The App Store changes at a rapid pace. Even though Apple's mobile marketplace is generating more revenue than ever, many indie developers are struggling to make a living in the App Store. The App Store continues to be a viable marketplace for developers, but it takes hard work, persistence, and grit. I would like to share two tips with you that have helped me succeed in today's crowded App Store.
The Idea That Changes Everything
Many developers and entrepreneurs spend weeks or months looking for the idea that is going to change everything. Ideas are worth nothing. Execution is everything. Take Bear as an example. It directly competes with a slew of other applications that manage your notes, including Evernote, the behemoth in the space.
Ideas are worth nothing. Execution is everything.
And yet, Bear is quickly becoming a success. It was even among the best applications of 2016. The idea of Bear isn't unique, but the execution is amazingly well done. Shiny Frog focused on the essence and poured their ideas into a fresh user interface. The result is a beautifully crafted application for iOS and macOS.
Don't waste your time looking for the perfect idea. Pick a problem that resonates with your interests and that people are willing to pay for. Once you have your idea, it is time to execute.
Execution is the name of the game. But that doesn't mean you need to spend a year building the first version of your product. Start with a minimal feature set. I usually advise clients and developers to focus on a single feature and craft it into perfection.
Few applications win the hearts of customers because of a long list of features. Most successful mobile applications are focused. They stand out because they do one thing very, very well. Marco Arment's Overcast is a fine example. Marco knows how to build software and it shows. Overcast is an opinionated podcast player that does one thing very well, playing podcasts.

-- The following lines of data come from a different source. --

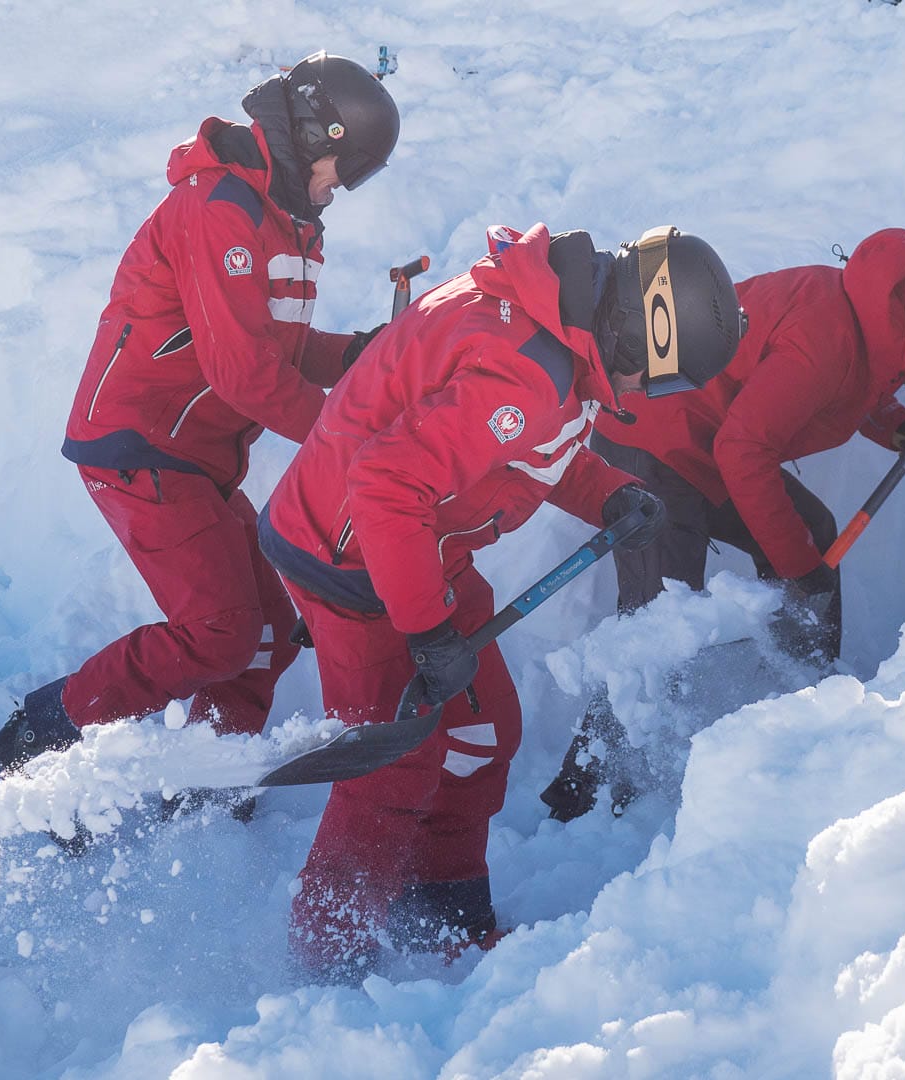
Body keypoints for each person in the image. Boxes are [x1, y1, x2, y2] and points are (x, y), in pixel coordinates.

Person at [257, 222, 744, 974]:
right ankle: (327, 956)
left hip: (423, 550)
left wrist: (608, 492)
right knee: (392, 764)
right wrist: (428, 633)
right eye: (661, 375)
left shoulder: (559, 330)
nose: (648, 393)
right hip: (350, 561)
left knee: (482, 732)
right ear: (638, 330)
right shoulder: (528, 371)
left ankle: (439, 918)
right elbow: (386, 484)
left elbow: (530, 449)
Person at [0, 53, 400, 776]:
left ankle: (209, 772)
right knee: (221, 629)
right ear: (314, 136)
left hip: (195, 455)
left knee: (266, 633)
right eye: (344, 167)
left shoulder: (284, 218)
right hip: (140, 444)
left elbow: (277, 346)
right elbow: (244, 374)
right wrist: (348, 439)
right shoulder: (220, 210)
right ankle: (40, 733)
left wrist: (362, 355)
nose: (340, 187)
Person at [537, 229, 905, 822]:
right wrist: (798, 569)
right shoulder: (829, 336)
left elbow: (851, 384)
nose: (904, 381)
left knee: (814, 533)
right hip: (649, 438)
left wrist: (895, 425)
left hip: (703, 440)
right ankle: (583, 788)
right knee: (656, 621)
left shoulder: (871, 314)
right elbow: (749, 446)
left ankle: (805, 699)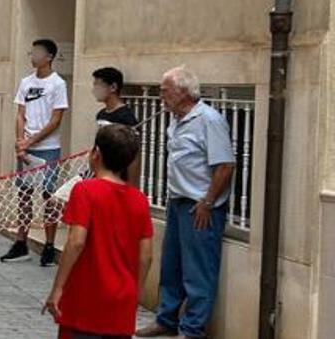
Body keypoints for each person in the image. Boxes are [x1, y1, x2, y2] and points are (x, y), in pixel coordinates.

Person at [136, 67, 235, 339]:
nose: (160, 97)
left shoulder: (209, 120)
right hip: (177, 201)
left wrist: (208, 201)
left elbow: (225, 165)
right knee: (172, 266)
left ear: (183, 92)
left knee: (198, 271)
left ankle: (192, 329)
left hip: (200, 205)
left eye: (165, 91)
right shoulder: (176, 119)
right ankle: (166, 319)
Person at [44, 124, 153, 339]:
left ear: (96, 154)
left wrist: (58, 288)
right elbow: (146, 256)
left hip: (86, 296)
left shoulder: (85, 190)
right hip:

The current version has an impressive list of features, but the application started its life with a minimal feature set. Streaming, for example, didn't make it into the first version even though it was a must-have feature for many podcast enthusiasts. Overcast started its life with a small set of features and evolved into what it is today.

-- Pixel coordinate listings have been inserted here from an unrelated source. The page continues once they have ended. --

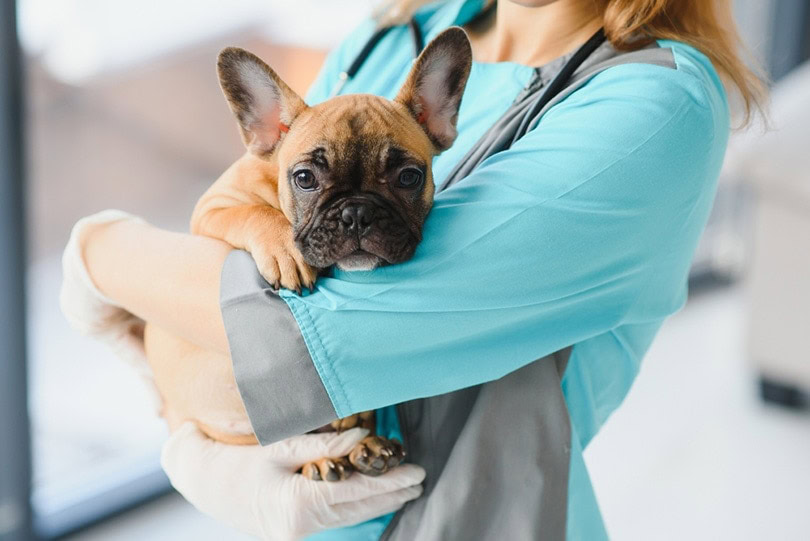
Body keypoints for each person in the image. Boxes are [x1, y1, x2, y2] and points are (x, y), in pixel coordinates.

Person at [62, 0, 764, 539]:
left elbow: (292, 337)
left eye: (402, 176)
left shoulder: (651, 102)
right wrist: (189, 434)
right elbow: (231, 213)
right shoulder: (397, 34)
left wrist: (103, 253)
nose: (358, 216)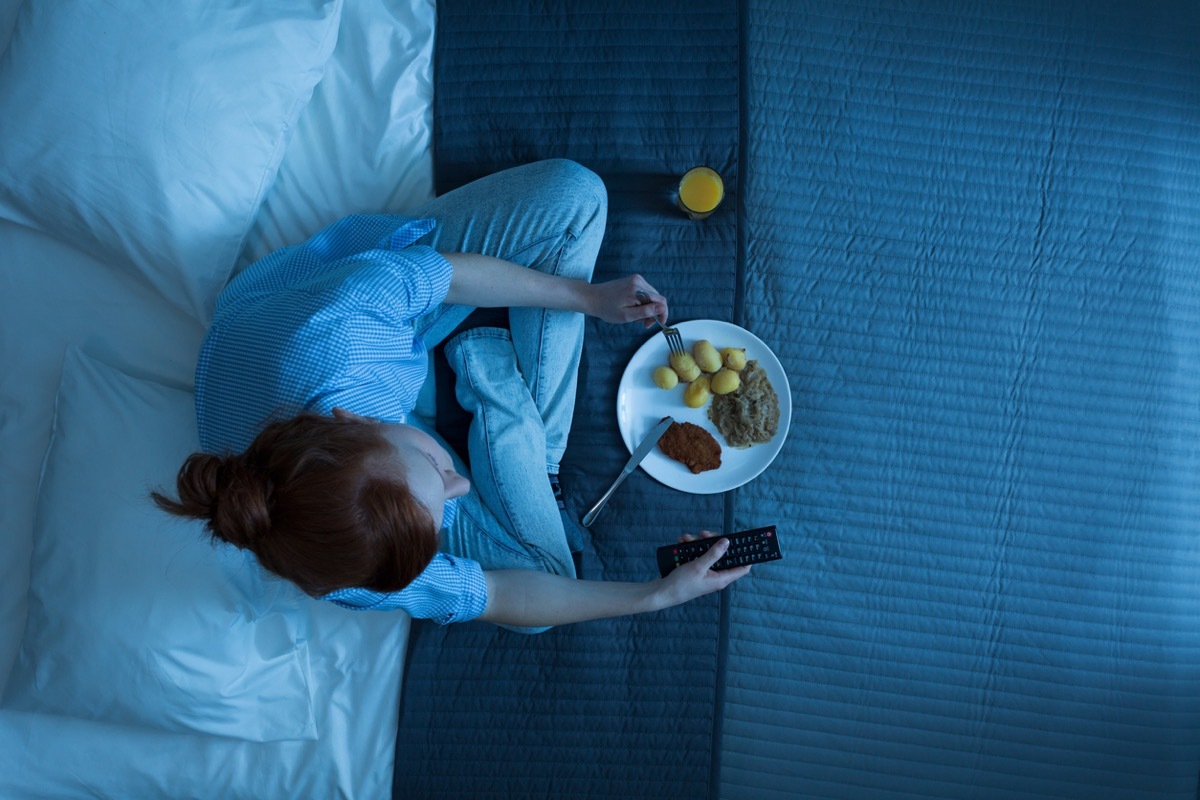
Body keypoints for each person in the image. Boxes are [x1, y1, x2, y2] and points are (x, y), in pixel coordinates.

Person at [152, 159, 750, 633]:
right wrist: (656, 596)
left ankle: (501, 398)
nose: (460, 482)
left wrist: (586, 298)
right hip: (339, 425)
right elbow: (501, 594)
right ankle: (518, 435)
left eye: (440, 467)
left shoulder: (343, 331)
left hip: (347, 314)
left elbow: (449, 274)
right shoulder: (350, 564)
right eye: (445, 490)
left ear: (355, 420)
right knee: (549, 580)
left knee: (577, 193)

Not everyone is going to like your application and that is fine. In fact, if nobody dislikes your application, you may have a problem. You can't afford to create a product that drowns in mediocracy. Applications that stand out are opinionated. They do something their way and that is why they have a loyal user base. Samsara, for example, is a minimalist meditation and yoga timer. It isn't the most popular application in the App Store, but the people that use Samsara love it. It is opinionated.
What Is Stopping You
Most of us take a short break to spend time with friends and family during the holidays. But this time of year is also great to kickstart a new project. Why don't you take the free time to execute on the idea that has been in the back of your mind for the past year. What is stopping you?